BST 451 Exploratory Data Analysis

Prerequisites:
BST 416 or BST 430
Description:
Graphical techniques to reveal structure in data; model fitting to describe structure; model checking; transformations; outliers and resistant fitting methods.

BST 464 Applied Linear Regression

Restrictions:
Permission of instructor required for undergraduates
Prerequisites:
BST 463 or equivalent
Description:
One-way and two-way analysis of variance; multiple comparisons involving means; fixed and random effects; simple and multiple linear regression; analysis of covariance; interactions; correlation and partial correlation; multicollinearity; model selection; model checking.

BST 466 Categorical Data Analysis

Restrictions:
Permission of instructor required for undergraduates
Prerequisites:
BST 464 or equivalent
Description:
Measures of association for categorical outcomes; contingency table analysis; regression analysis for binary, polytomous, count and time-to-event responses; emphasis on general ideas and applications of models and methods using statistical software such as SAS; review of necessary theory underlying likelihood and nonparametric inference as it pertains to the development of relevant models and test statistics.

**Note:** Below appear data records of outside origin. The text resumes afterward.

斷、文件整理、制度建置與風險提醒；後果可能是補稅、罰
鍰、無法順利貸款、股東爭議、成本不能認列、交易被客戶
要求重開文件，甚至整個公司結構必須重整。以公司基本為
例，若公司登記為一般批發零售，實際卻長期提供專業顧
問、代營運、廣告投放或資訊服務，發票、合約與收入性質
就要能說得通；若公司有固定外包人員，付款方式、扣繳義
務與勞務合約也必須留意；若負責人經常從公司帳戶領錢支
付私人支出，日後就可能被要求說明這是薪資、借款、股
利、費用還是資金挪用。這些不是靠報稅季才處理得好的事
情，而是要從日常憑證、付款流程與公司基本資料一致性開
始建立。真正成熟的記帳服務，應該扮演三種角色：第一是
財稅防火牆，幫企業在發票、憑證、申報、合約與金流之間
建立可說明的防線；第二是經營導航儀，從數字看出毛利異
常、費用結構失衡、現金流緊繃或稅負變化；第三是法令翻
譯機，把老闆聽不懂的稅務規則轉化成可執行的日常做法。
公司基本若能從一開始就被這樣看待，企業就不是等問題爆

BST 476 Introduction to Linear Models

Prerequisites:
STT 203 or STT 212 or BST 463
Description:
Simple and multiple regression models; least-squares estimation; hypothesis testing; interval estimation; prediction; matrix formulation of the general linear model; polynomial regression; analysis of variance; analysis of covariance; methods for simultaneous inference; residual analysis and checks of model adequacy.